Dr. Balis: I can see why.
Ms. Herald: Gods, if Malcolm ever meets Dad, I think Dad would find his son being gay tame fare compared to this tall, dark, and surly weird man his daughter's bedding down with. Herald the Horrible in full bloom. I can just see the showdown. Gunfight at the Dominant Male corral. Why do men all have to act like that?
Dr. Balis: Not all men do, Chris.
Ms. Herald: Okay, I'll rephrase that. Why is it that all men in my life, save Jonny and you, have to act like they own any female that falls under their sphere of authority? I am perfectly capable of winding my way through the bullshit all by myself without some testosterone-laden man beating off the baddies with a stick. What if I want to beat the baddies myself? Eh? They don't want to hear that. Did you ever wonder why the heroine of all those fairy tales was never anything but a simpering maiden? It's simple. If a man-hero has a sidekick, it is either a smaller, weaker man, or a stronger, smarter woman. They put the strong woman on the same level as the weak man. And of course, the strong female who is more or less the Man-Hero's equal is always pining away for love of the Man-Hero, who never notices her. Instead the Man-hero is staring into the vacant baby-blue eyes of the simpering rescued maiden. The hero doesn't fall in love with his sidekick. It just doesn't work that way. You have to be a weakling if you want the strong man, or he will make you feel weak and ineffectual until you are the weakling anyway.
Dr. Balis: I'd never thought about it that way, but you have a point.
Ms. Herald: Yeah. Sucks, doesn't it?
Dr. Balis: In a word. Our time's almost up, Chris. I'll see you next week, and until then, take care.

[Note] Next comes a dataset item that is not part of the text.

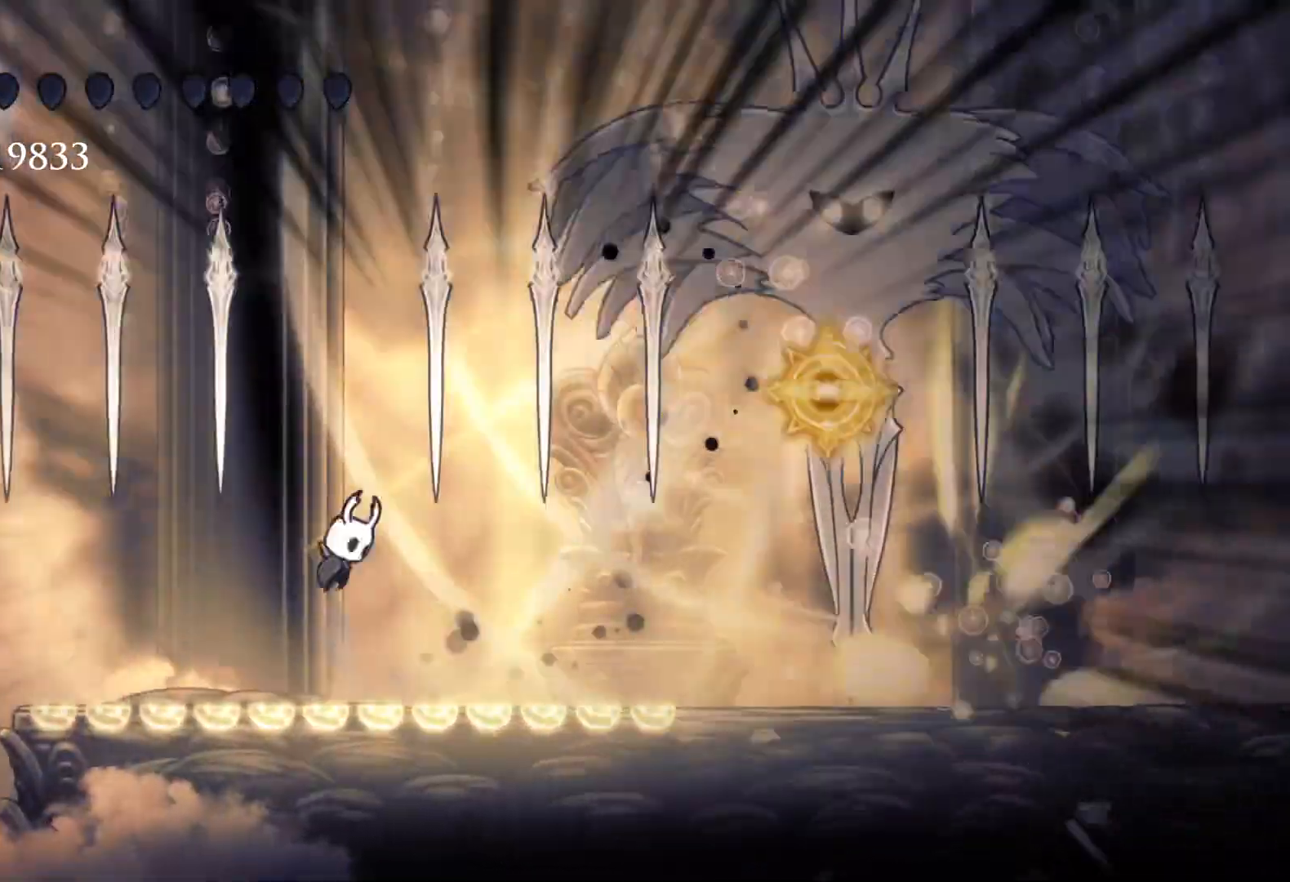
{"keys": ["f"], "mouse": [], "events": [[117, "space", "up"], [300, "shift", "down"], [483, "shift", "up"]]}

Ms. Herald: Here you go, Doctor.
Dr. Balis: Oh, you're giving this to me?
Ms. Herald: All head-shrinkers need a pipe. Even if it only blows bubbles.
Dr. Balis: Thank you, Chris. Oh, I see you brought Malcolm.
Ms. Herald: I didn't bring him. I wonder what he's doing here? Damn. Anyway, I'll see you next week, Doc.
Dr. Balis: Bye, Chris. And if you need physical protection from Malcolm, I'm afraid you're on your own.